一萬塊的籌碼回來,葉政治在手上掂了掂,然後又準備抛出去。盡管他赢了一場,但他并沒有馬上加注的意思,打算繼續試水。他的整體勝算大概是三分之二,但是這并不能夠保證他一定會取勝。
若是他一下子将自己的30萬砸出去,很可能會一把輸掉,得馬上滾回南海。但如果他分成30分資金,這樣勝利的概率就會慢慢接近三分之二,300把有近200把的機會赢到錢。
正是如此,接下來盡管很枯燥,葉政治并沒有出注超過10萬的,他都是小輸小赢,坐在那裏顯得很不起眼。
随着時間的推移,他身邊的人越來越少,太多數人都失意地離開。隻是唯獨他坐在那裏不動,而他桌子上的籌碼一點點都增多。
接下來連續三十把,總體上,他是輸少赢多,勝算接近三分之二。至于有些期待的“三條六”并沒有出現,倒是出現了“三條四”和“三條二”,讓到他被豹子痛殺。
葉政治從荷官的臉上掃過,發現他的目光開始朝他望來,似乎已經注意到他的存在。
“今天到此爲止吧!”
葉政治将原本準備投出去的籌碼,突然甩了一個給他,然後收拾桌面上的籌碼起身準備離開。盡管他表現得很低調,但小心能駛萬年船,600萬的目标不需要一天就完成。

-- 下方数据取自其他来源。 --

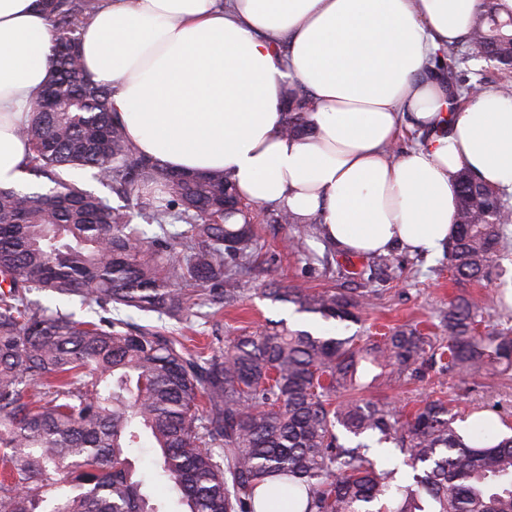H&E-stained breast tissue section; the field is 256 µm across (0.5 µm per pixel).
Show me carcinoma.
I'll return each mask as SVG.
<instances>
[{"mask_svg": "<svg viewBox=\"0 0 512 512\" xmlns=\"http://www.w3.org/2000/svg\"><path fill=\"white\" fill-rule=\"evenodd\" d=\"M56 31L50 77L21 130L29 168L47 192L0 187V512H169L144 488L128 449L150 438L153 463L180 512H512V437L484 428L469 440L441 399L401 419L380 399L358 396V368L380 369L387 387L437 362L456 373L512 367V329L479 331L476 304L448 306L446 343L413 327L378 340L270 324L249 336L215 332L191 350L183 337L121 309L191 315L221 327L238 304L242 262L256 248L252 224L229 223L241 198L224 173L168 171L141 155L114 120L111 90L84 74L80 27L99 0H45ZM462 47L442 52V77L469 89L468 60L512 71V15L484 0ZM309 93L299 85L283 131H305ZM106 173L114 207L72 179ZM498 193L457 177L448 262L455 280L481 282L509 222ZM145 215L162 234L133 223ZM178 217L187 229L170 232ZM289 248L307 250L321 227L285 210ZM48 292L95 308L96 320L30 298ZM274 302L326 321H347L362 301L334 288H270ZM392 443L411 468H379L369 445L347 446L336 427Z\"/></svg>", "mask_w": 512, "mask_h": 512, "instance_id": "carcinoma-1", "label": "carcinoma"}]
</instances>
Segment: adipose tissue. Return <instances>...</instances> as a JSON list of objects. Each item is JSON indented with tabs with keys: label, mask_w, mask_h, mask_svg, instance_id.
Instances as JSON below:
<instances>
[{
	"label": "adipose tissue",
	"mask_w": 512,
	"mask_h": 512,
	"mask_svg": "<svg viewBox=\"0 0 512 512\" xmlns=\"http://www.w3.org/2000/svg\"><path fill=\"white\" fill-rule=\"evenodd\" d=\"M481 0H100L81 26L87 74L139 153L226 173L241 198L320 224L340 252L443 251L455 177L512 196V98H455L434 56L465 42ZM54 31L40 0H0V186L45 84ZM310 92L307 131L282 132ZM420 143L393 154L403 132ZM309 93L298 85L292 92L291 102L286 109L283 131L286 134H300L305 131V112L308 110Z\"/></svg>",
	"instance_id": "ef3b65f1"
}]
</instances>
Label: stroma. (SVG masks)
<instances>
[{"mask_svg": "<svg viewBox=\"0 0 512 512\" xmlns=\"http://www.w3.org/2000/svg\"><path fill=\"white\" fill-rule=\"evenodd\" d=\"M250 211L257 247L240 277L241 306L224 312V335L248 334L269 321L282 319L293 329L326 330L341 336H376L388 328L409 324L442 337L446 334L442 318L448 301L459 293L478 303L483 329L512 328V305L498 301L500 294H512V237L504 241L494 259L491 281L458 283L444 254L428 257L396 248L389 252L388 264L373 267L368 259L340 255L318 239L309 240L308 252H292L284 244L282 226L269 219L273 206L254 204ZM296 285L339 288L363 297L364 303L354 320L326 321L296 312L293 304L274 302L262 294L266 288ZM361 383L364 398L386 399L401 414L415 410L422 400L442 398L453 401L462 413L483 406L487 415L512 427V370L460 375L436 365L392 388L373 384L367 373Z\"/></svg>", "mask_w": 512, "mask_h": 512, "instance_id": "stroma-1", "label": "stroma"}]
</instances>
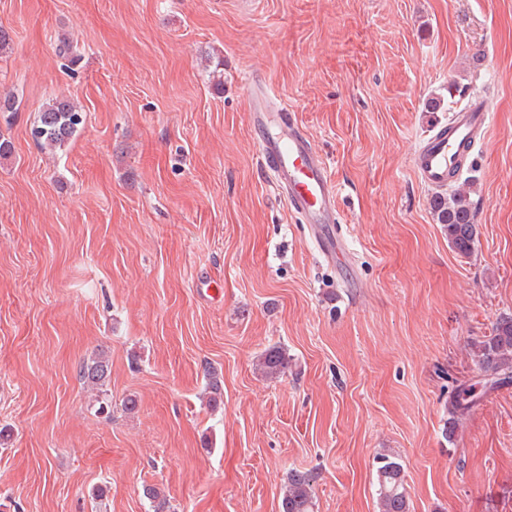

最終,葉政治僅是赢了150萬港元,并沒有貪戀地繼續賭下去。
在賭場附近找了一間餐廳飽餐之後,然後漫步在澳門的街道上,欣賞着這座城市的幽美。不過讓他無奈的是,這頭才從賭場出來,沒走幾步,一間間賭場在誘惑着他。
隻是動用靈犀戒要耗費很大的精力,現在他其實已經很累,并沒的計劃再賭下去。爲了保證休眠充足,他住進了一間豪華的頂層酒店,領略了澳門特有的夜色。